Tivemos recentemente conhecimento do Relatório da PGR relativo à execução da Lei de Política Criminal, que ilustra bem a ideia que, em anterior escrito sobre as questões de "proliferação legislativa", procurei transmitir.
Segundo é revelado, a lei não foi executada, ou seja, não foi cumprida!
Adianta-se, entre outros aspectos críticos, que esta lei elenca mas não define prioridades como era seu desiderato, que é vaga e indeterminada, e ao tornar obrigatória a investigação de todas as notícias de crime, ao abrigo do princípio da legalidade, não previu e não contemplou os meios necessários ao seu cumprimento.
A Lei-quadro de Política Criminal foi aprovada através da Lei 17/2006, de 23 de Maio, tendo sido posteriormente alterada pela Lei 19/2008, de 21 de Abril, que define medidas de combate à corrupção, bem como pela Lei 51/2007, de 31 de Agosto, que consagra os objectivos, prioridades e orientações de política criminal para o biénio de 2007-2009 e pela Lei 38/2009, de 20 de Julho, que estipula os objectivos, prioridades e orientações de política criminal para o biénio de 2009-2011.
O que não nos falta é lei! O que nos falta, ao que parece, são condições e meios aptos a dar-lhe cumprimento.
E, quando falamos de meios, não é apenas de meios humanos, técnicos, periciais e outros de execução da lei; referimo-nos também às condições e aos meios prévios e efectivos de tornar exequível o quadro legal em vigor.
Quando se fez esta ou quando se faz outra qualquer lei, os órgãos competentes para legislar devem estar preparados e conhecer a realidade, quer a relativa aos destinatários das normas quer aos seus executantes.
Ora, no caso concreto, o que sabemos é que a Lei de Política Criminal, ao que parece, para além de estabelecer as prioridades, objectivos e orientações, não cuidou de verificar se os principais instrumentos de execução da lei estavam ou não verificados.

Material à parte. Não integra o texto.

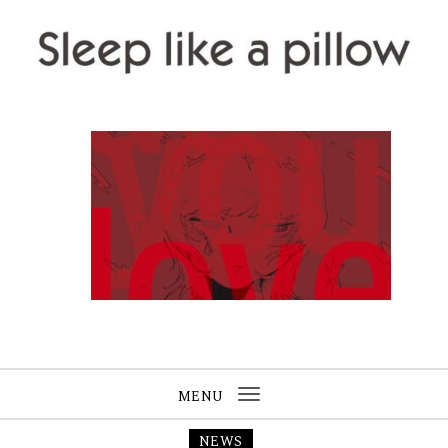
Skip to content
Sleep like a pillow
MENU
Toggle
navigation
NEWS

Sabemos todos que a própria organização da investigação criminal peca, no mínimo, pela dispersão institucional e geográfica. A Polícia Judiciária "concorre" em muitos casos com a PSP, a GNR e demais entidades com competências de investigação criminal; por outro lado, não parecem estar devidamente delimitadas as diversas zonas de intervenção geográfica de cada uma daquelas entidades; o exercício do poder de supervisionar funcionalmente a investigação criminal não está, ao que tudo indica, a funcionar de acordo com as melhores práticas.
Para já não falar de um tabu que "paira" no sistema e que é o do "silêncio" em torno do princípio da legalidade na investigação criminal de que somos tributários.
Para além da verificação e da correspondente decisão de política que se impõe e que traduzem, a nosso ver, as condições de eficácia da lei, é evidente que em termos de exequibilidade é necessário que os serviços competentes possam dispor de meios, humanos, técnicos, operacionais e outros, de modo a dar cumprimento à lei.
Ora, são justamente todas estas condições e meios que parece que a Lei de Política Criminal não contempla. Pelo menos é o que a comunicação social nos diz a propósito do Relatório do Senhor procurador-geral da República.
Para que serviu então esta lei? É uma pergunta óbvia mas cuja resposta é "embaraçosa", pois que, segundo parece, serviu para não ser cumprida!
Fazer outra? É natural que assim seja para o biénio de 2011/2013.
O que sucede é que, atrevo-me a dizer, a nova lei vai ter o mesmo "destino", pois se nada mudou quer a nível dos instrumentos quer a nível dos meios de operacionalização e de execução de uma nova Lei de Política Criminal!
Tal como em outras áreas, é tempo de mudar de fórmulas, de procedimentos e de atitude, e começar pelo princípio!
Repensar e reorganizar as polícias de investigação criminal, definir quem coordena e comanda e quem executa, delimitar rigorosamente áreas de intervenção funcional e geográfica, unificar métodos de comando e de operacionalidade, é o caminho certo para a definição de uma política criminal que possa ser julgada pelos seus resultados e não pelo seu "incumprimento".